L’idéologue qui est parvenu à inculquer à certains guinéens que l’exercice de la liberte de manifester équivaut à une exposition à la mort a réussi une prouesse. La Guinée est l’un des rares pays où des politiques, des journalistes des « intellectuels » s’échinent quotidiennement à démontrer que manifester entraîne forcément des morts. Il existe même un vocabulaire utilisé pour exprimer cette idée. On entend dire que les acteurs politiques ou les acteurs de la société civile qui organisent des manifestations « envoient les gens à la mort » ou » à la boucherie « . Ce discours est devenu tellement ancré dans la tête des dirigeants qu’il existe chez eux une volonté systématique de criminaliser le droit de manifester et d’exonérer les forces de l’ordre. Un ministre de l’Administration du Territoire s’était arrogé le pouvoir d’interdire, par voie de message-radio toute manifestation sur l’ensemble du territoire national. Ce qui demontre combien l’État est frileux vis-à-vis de cette liberté. Il faut reconnaître que c’est l’une des libertés dont l’exercice gêne tout pouvoir. Le plus incohérent dans cette décision, c’est le fait que la constitution qui était en vigueur à l’époque prévoyait de façon claire cette liberté.
Par ailleurs, mettre dos à dos les manifestants et les forces de maintien d’ordre dans les violences meurtrières lors des manifestations est l’une des pires manipulations réussies en Guinée ces dernières années.
Sans vouloir retourner le couteau dans la plaie, il est important de rappeler qu’un ministre de la Sécurité avait même déclaré devant des dizaines de journalistes qu’une balle aurait été introduite à l’aide d’une pince dans le corps d’une victime pour accuser les forces de l’ordre !
La liberté de manifester, comme toute liberté, n’est pas absolue. Elle s’exerce dans le cadre des lois qui l’encadrent. Le devoir de l’État est de veiller à ce que ces lois soient respectées. Il n’existe pas de liberté sans responsabilité. Qu’est-ce qui peut empêcher l’État de mettre les organisateurs de manifestations devant leur responsabilité comme cela est prévu par la loi en cas de débordements?
Par ailleurs, l’État dispose du pouvoir d’interdire une manifestation pour des motifs prévus par la loi. Ce qu’il faut éviter, dans l’exercice de ce pouvoir, c’est la tendance à tout interdire en invoquant à tout bout de champ l’argument du « risque de trouble à l’ordre public » qui n’est souvent qu’un simple prétexte pour étouffer l’expression citoyenne.

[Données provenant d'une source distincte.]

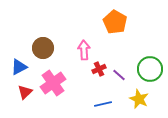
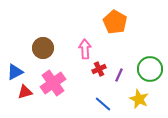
pink arrow: moved 1 px right, 1 px up
blue triangle: moved 4 px left, 5 px down
purple line: rotated 72 degrees clockwise
red triangle: rotated 28 degrees clockwise
blue line: rotated 54 degrees clockwise
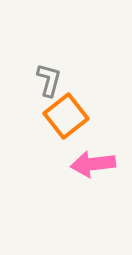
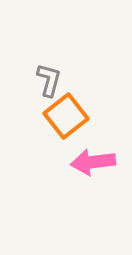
pink arrow: moved 2 px up
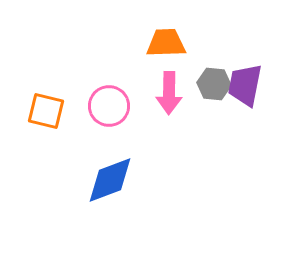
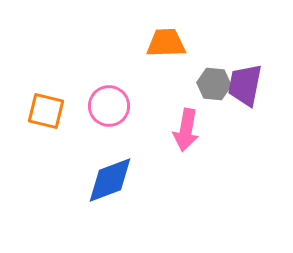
pink arrow: moved 17 px right, 37 px down; rotated 9 degrees clockwise
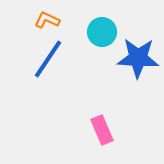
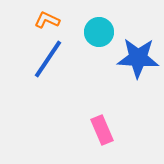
cyan circle: moved 3 px left
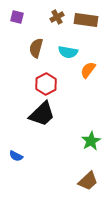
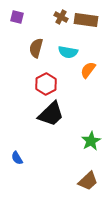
brown cross: moved 4 px right; rotated 32 degrees counterclockwise
black trapezoid: moved 9 px right
blue semicircle: moved 1 px right, 2 px down; rotated 32 degrees clockwise
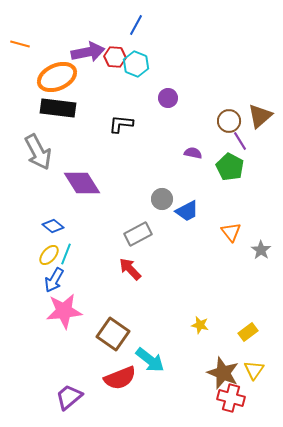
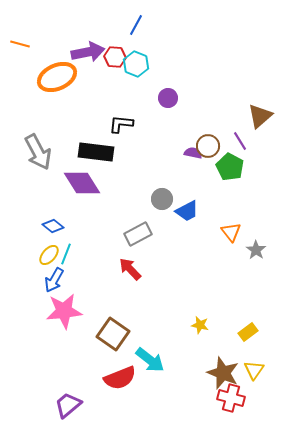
black rectangle: moved 38 px right, 44 px down
brown circle: moved 21 px left, 25 px down
gray star: moved 5 px left
purple trapezoid: moved 1 px left, 8 px down
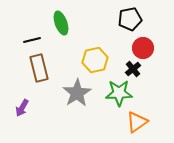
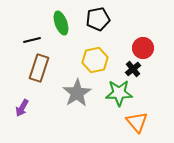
black pentagon: moved 32 px left
brown rectangle: rotated 32 degrees clockwise
orange triangle: rotated 35 degrees counterclockwise
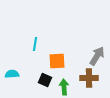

Par ailleurs, il est utile de rappeler que la loi ne prévoit que des interdictions de manifestations au cas par cas. Mais une interdiction d’ordre général constitue incontestablement un regrettable recul sur le plan de la promotion et la protection des libertés et droit des citoyens.
Mais en instruisant les parquets d’instance dont celui du Tribunal de Première lnstance de Dixinn d’engager des poursuites judiciaires contre des dirigeants de l’ancien régime pour différents faits pénaux commis lors des manifestations, le Procureur général près la Cour d’appel de Conakry s’emploie à prouver que la confusion ne peut pas être entretenue indéfiniment sur cette question.
Le bon grain doit être séparé de l’ivraie.